I wonder if Hemingway cares that About Books is wishing him a belated happy birthday.
He strikes me as the sort of man who would stare frostily, preoccupied, and say ‘Thanks.’ Yes, his love of word economy would consider a ‘thank you’ too superfluous.
As a ghost, I am afraid at how little he might speak.
Mark Twain on the other hand would have been disparaging and sharp.
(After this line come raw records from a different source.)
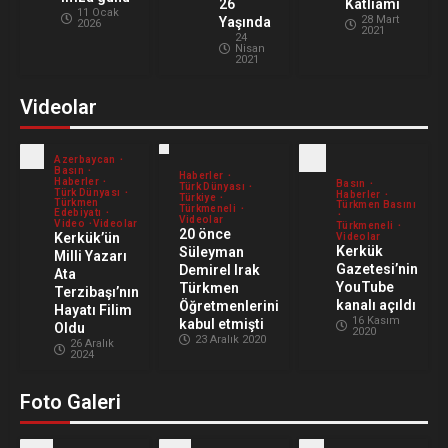
Katliamı
26
3
11 Ocak
28 Mart
Yaşında
2026
2021
24
Nisan
النخلة التي لم تنحن سيرة الدكتور إبراهيم
2021
خليل سعيد القافلي
Videolar
9 Ağustos 2026
4
Azerbaycan
Basın
Haberler
Haberler
Basın
Türk Dünyası
Türk Dünyası
Haberler
Türkiye
Türkmen
Türkmen Basını
Türkmeneli
Edebiyatı
Videolar
Video
Videolar
Türkmeneli
20 önce
Kerkük’ün
Videolar
Kerkük
Süleyman
Milli Yazarı
Gazetesi’nin
Demirel Irak
Ata
YouTube
Türkmen
Terzibaşı’nın
kanalı açıldı
Öğretmenlerini
Hayatı Filim
16 Kasım
kabul etmişti
Oldu
2020
23 Aralık 2020
26 Aralık
2024
Foto Galeri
I’m sure he would have written a biting essay on how Satan makes us forget because it’s one more way to thwart God.
I tell myself that I would like to date a parsimonious talker.
It would make me feel special when he writes out a message that is long, respectful, replete with useful links to a few long reads sites that he believes I will appreciate.
He would wait for no response.
I wouldn’t have to plan on what to say to such a man.
We would have long months of companionable silences.
I would hug friends on the street, flirt with men I work with, and go on solo holidays where I will dream about having his presence in the hotel room.
An ipad charging on his side of the bed, the lingering spice from his aftershave in the bathroom.
I would spend my life unconcerned and wrinkle free at the lack of drama he brings me.
If I wished him a happy birthday on his birthday, he would merely nod.
There would be no hullabaloo over his favourite book – first edition, and leather bound – that I begged friends in the UK to source for me.
We might have a quiet dinner and maybe a glass of wine and that would be that.
He would even tersely grunt his pleasure after.
Or there would be no words.
Now that I am older, I wouldn’t ask for any either.
The trail of wetness speaks its own tale, what need are words to mature lovers like us?
I would kiss his penis and he would draw his mind back from the Israeli problem.
And that would be that.
Yes, I decide, the silent, brooding, preoccupied types is what I want to date.
Only I won’t have him if he loves Hemingway.